Few non-fiction books have had as much impact as Jung Chang’s 1991 memoir “Wild Swans”, said Helen Brown in The Daily Telegraph. Intertwining Chang’s childhood with the stories of her mother (pictured) and grandmother, it sold more than 13 million copies (despite never being published in China) and gave many Western readers their first glimpse of life under Chinese communism. Now, more than three decades on, Chang has written a “magnificent sequel”, which picks up where “Wild Swans” left off: with her move to England, aged 26, in 1978. Chang describes revelling in Western freedoms, including sex (a “dirty word” in China), and charts her development as a writer. Less happily, she also describes the deterioration of her relationship with her homeland. She used to go there regularly, but this became more difficult following her “devastatingly critical” 2005 biography of Mao Zedong (co-written with her husband Jon Halliday), and her last visit was in 2018. She dedicates this book to “my mother, whose deathbed I am unable to visit”.
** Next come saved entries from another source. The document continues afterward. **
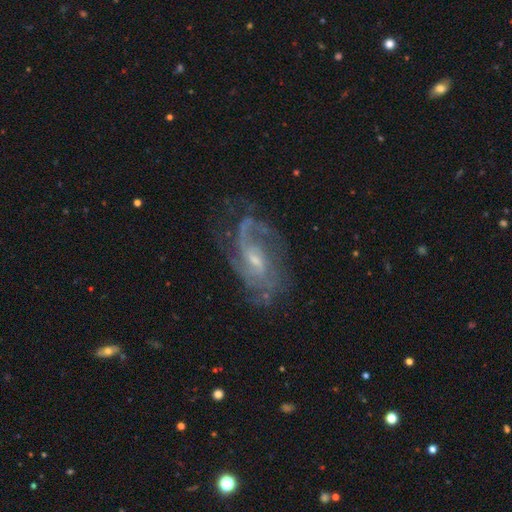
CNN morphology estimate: type=featured or disk (85%); edge-on=no (95%); bar=weak (48%); spiral arms=yes (96%); winding=medium (47%); arm count=2 (46%); bulge=small (61%); merging=none (69%).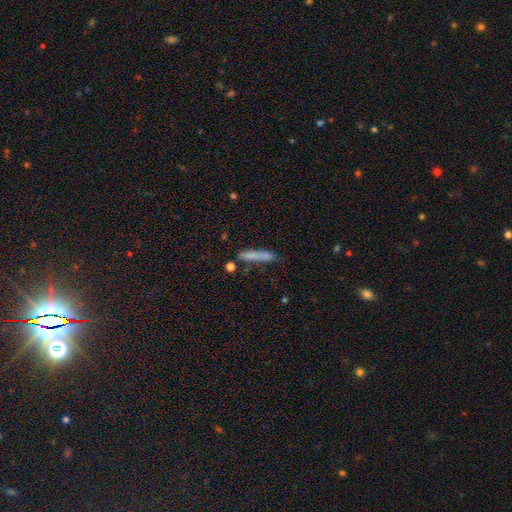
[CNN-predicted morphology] smooth 73%, featured or disk 18%, star or artifact 9%. Down the decision tree: how rounded — cigar-shaped (93%); merging — none (71%).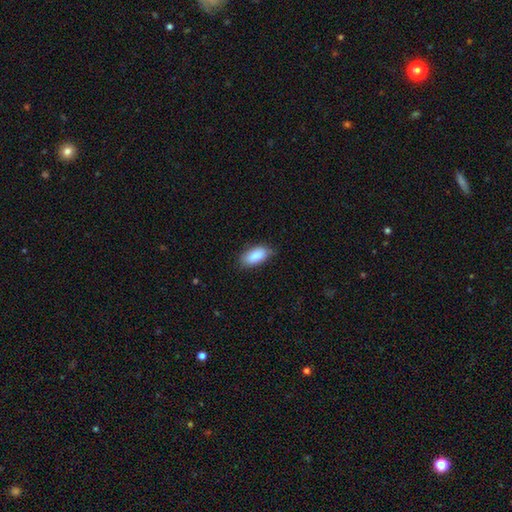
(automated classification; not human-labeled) smooth 87%, featured or disk 7%, star or artifact 6%. Down the decision tree: how rounded — in between (91%); merging — none (76%).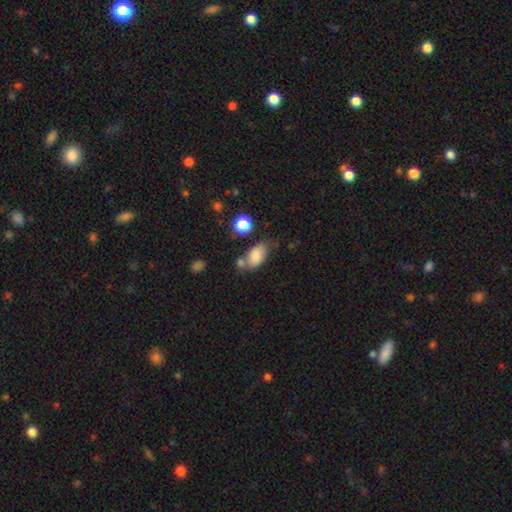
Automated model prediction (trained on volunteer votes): This appears to be a smooth galaxy with no disk features (81%) that is in between round and cigar-shaped (90%). Merging: none (47%).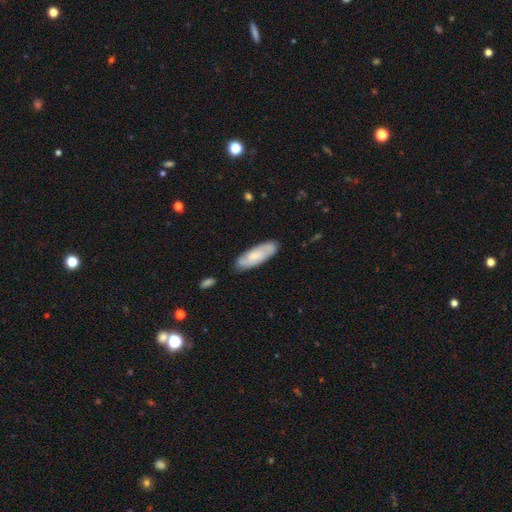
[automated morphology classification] Smooth or featured?
  - featured or disk: 47% * (tied)
  - smooth: 47% * (tied)
  - star or artifact: 6%
Merging?
  - none: 83% *
  - minor disturbance: 13%
  - major disturbance: 2%
  - merger: 2%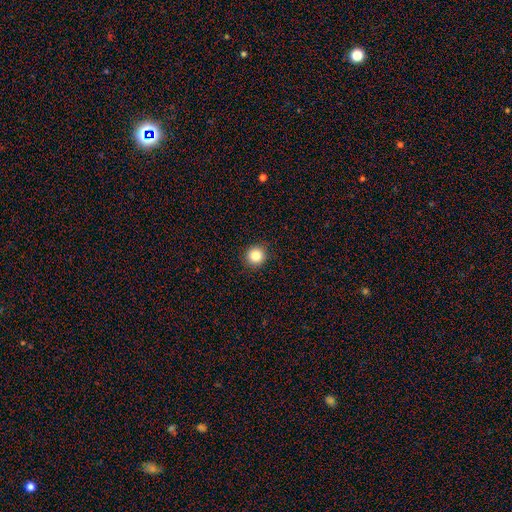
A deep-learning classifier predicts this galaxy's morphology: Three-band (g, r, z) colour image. It shows a smooth galaxy with no disk features (86%) that is round (92%). Merging: none (91%).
Chang’s early life in Britain, on a “study scholarship”, was closely monitored by the Chinese state, said Kathryn Hughes in The Sunday Times. She was required to wear a “lumpy Mao suit” and was told never to venture into a pub, because it would be “full of naked women gyrating”. But Chang was a quick learner. She got a PhD in linguistics; then came “Wild Swans”, and a “Cinderella-like transformation”. By the mid-1990s, she was living in “swanky Notting Hill”, and was “chums with Martin Amis”. In these pages, she has again used “intimate experience” to make sense of larger events. It’s a method that “works as triumphantly today” as when “Wild Swans” “burst onto the scene”. This book feels in places like an “uneasy hybrid”, said Boyd Tonkin in the Financial Times. Parts of it “revisit in an abbreviated version” stories first told in “Wild Swans” – such as her Manchurian grandmother’s experiences of foot-binding. New readers might want first to encounter such material in the original. As a memoir, though, it’s very “engaging”, said Rana Mitter in Literary Review. Chang is “thoughtful without being sentimental”, and writes illuminatingly of her life both in England and China. Overall, it provides a timely insight into “the complexities of processing” history, family and personal identity, while dealing with a regime that insists on defining history, and keeping it “firmly in the past”.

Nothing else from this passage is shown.